'The flood's at my floor': Rurals sitting on own islands
AS IF having his Baffle Creek home flooded by rainwater wasn't stressful enough, an elderly resident and his mate became bogged while trying to escape to higher ground.
This week's floods have affected towns throughout the region, with some areas left completely isolated and cut off from the rest of Gladstone.
Clive Poole, 78, is one of those most affected by what the Bureau of Meteorology has said is a one-in-50-year weather event.
The Baffle Creek resident said he spent all day yesterday going through his house, moving his belongings.
"There's another house at the top of the hill I'll go and take it all to ... because in an hour it's going to be through my house," Mr Poole said.
Before becoming completely bogged, Mr Poole said the trips he'd made back and forth to his mate's car became more treacherous, with each load of belongings he carried to and fro.
"It was up to my thighs when I went out to the car just now," he said.
While Mr Poole confirmed his friends and neighbours were safe and sound, he said some people would not have been so lucky.
"The ones whose homes aren't high up are all getting flooded like me," he said.
"The floods are at my floors as we speak."
But this week's extreme weather is not the first time flash flooding has personally affected Mr Poole.
"Last time it went right over my house," he said.
"I'm praying with all my heart it won't be like that again."
A friend and fellow Baffle Creek resident said she met Mr Poole in 2013, when she spotted him cleaning up and helping flood victims.
"He lost everything back then ... and he was also flooded earlier in 2010," Kathy Robertson-Cipak said.
Gladstone Region Mayor Matt Burnett said the biggest concern he held was for residents in the Baffle Creek and Lowmead areas.
"Earlier this week we put the Local Disaster Management Group on alert," Cr Burnett said.
"The manager of disaster co-ordination is looking into (activating) that at the moment.
"If you're in Boyne Valley, you need to be prepared, and maybe come into the city and make sure you have the supplies you need if you're cut off."
Working to protect the flood victims as best they can, volunteers of Gladstone Region's State Emergency Services have been at the ready all week.
"Baffle Creek is completely isolated, Rosedale is cut off, so are Agnes, Turkey Beach, and several others," local controller for Gladstone Region Doug Savage said.
"Everyone is just sitting on their own island now.
"But we have plans in place if areas go under."
While no official evacuations have taken place, several Lowmead residents chose to relocate yesterday due to high levels of flooding along Lowmead Rd.
"The local pub relocated its freezers and fridges to the rural fire shed," a Gladstone local disaster spokesman said.
"The rural fire shed and church are available to anyone who wants to relocate."
QFES acting inspector Noel King urged those affected to take up the Lowmead Fire Brigade's offer, reminding people to be safe.
"If it's flooded, forget it," he added.
"But if you think that you need to relocate to the rural fire shed, please do so."
Adding to the chaos, roads throughout the region became inundated with floodwaters and caused road blocks in several towns including Calliope, Captain Creek, Miriam Vale, Boyne Valley and Lowmead.
Awoonga Dam was also over-run and spilled early yesterday morning.

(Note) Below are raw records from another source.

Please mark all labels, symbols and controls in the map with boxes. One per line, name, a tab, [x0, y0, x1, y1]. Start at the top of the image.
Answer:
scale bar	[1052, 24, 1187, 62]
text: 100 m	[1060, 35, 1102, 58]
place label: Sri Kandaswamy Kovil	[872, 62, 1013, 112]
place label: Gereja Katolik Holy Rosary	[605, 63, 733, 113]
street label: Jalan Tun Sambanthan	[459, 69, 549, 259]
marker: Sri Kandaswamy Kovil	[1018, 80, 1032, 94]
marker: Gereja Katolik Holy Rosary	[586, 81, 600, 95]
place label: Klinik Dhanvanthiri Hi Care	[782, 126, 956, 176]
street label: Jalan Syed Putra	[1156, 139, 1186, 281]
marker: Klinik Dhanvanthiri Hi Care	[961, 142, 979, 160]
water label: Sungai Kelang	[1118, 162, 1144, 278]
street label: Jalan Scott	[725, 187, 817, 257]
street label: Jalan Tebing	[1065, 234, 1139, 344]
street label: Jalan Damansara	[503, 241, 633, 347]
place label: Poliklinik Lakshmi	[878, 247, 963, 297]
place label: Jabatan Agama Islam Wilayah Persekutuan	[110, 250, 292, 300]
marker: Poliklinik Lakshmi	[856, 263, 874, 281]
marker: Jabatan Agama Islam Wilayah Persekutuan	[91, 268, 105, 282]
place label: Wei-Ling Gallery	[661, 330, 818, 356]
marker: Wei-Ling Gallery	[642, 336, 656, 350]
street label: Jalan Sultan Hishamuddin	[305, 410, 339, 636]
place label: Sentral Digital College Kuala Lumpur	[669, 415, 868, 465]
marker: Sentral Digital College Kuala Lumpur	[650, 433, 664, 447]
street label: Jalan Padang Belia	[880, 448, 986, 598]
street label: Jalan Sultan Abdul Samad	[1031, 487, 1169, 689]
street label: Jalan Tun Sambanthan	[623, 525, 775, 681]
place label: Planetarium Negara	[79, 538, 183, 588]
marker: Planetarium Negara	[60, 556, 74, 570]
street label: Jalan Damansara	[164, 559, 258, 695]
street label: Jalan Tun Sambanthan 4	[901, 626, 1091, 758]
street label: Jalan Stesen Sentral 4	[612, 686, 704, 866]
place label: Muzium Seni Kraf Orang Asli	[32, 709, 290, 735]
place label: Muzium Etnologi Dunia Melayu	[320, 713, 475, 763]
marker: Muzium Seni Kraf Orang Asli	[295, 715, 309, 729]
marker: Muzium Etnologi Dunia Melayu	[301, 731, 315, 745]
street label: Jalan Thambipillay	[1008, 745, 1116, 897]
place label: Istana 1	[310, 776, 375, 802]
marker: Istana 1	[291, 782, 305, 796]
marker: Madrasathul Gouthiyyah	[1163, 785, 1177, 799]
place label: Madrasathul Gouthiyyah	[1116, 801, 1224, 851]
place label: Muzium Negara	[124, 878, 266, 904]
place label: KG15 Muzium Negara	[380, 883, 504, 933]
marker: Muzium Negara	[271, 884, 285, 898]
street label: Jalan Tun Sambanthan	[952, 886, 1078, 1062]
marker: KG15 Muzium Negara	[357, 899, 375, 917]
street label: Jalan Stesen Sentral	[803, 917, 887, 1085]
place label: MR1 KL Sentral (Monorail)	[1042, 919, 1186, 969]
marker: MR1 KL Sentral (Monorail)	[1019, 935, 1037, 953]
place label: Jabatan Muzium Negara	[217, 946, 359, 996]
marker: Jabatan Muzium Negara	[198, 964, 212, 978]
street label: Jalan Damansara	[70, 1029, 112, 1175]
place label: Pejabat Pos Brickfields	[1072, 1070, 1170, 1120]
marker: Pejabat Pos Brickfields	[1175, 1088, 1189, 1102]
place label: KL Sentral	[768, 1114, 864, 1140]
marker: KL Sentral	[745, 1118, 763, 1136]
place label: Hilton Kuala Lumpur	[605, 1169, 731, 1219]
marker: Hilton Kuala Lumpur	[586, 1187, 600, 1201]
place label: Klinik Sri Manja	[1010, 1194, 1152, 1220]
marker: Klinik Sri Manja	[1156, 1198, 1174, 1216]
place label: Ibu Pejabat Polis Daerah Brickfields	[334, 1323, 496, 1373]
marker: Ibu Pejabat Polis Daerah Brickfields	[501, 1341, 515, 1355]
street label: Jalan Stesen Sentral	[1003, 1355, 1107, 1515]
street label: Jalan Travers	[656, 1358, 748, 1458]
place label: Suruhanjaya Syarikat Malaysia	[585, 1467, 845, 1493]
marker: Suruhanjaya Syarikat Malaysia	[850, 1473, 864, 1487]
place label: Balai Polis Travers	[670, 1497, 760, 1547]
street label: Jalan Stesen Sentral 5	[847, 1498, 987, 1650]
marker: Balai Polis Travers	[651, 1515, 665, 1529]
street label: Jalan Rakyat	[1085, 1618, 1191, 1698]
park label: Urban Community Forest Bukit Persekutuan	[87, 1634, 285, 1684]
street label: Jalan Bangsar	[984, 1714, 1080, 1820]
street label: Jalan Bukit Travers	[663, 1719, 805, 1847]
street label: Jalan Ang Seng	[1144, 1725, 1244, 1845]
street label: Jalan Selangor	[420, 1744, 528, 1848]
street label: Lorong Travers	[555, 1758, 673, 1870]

The 40.4m level the dam hit about 7am yesterday was not even where it was set to peak, with the Gladstone Area Water Board predicting it to rise at least another metre by the end of yesterday.
"We're just going to have to wait and see how bad it gets," Mr Poole said.
Proving Baffle locals were made of tough stuff though, Mr Poole said he was "just glad we had a winch when we got bogged. Or things would be really bad."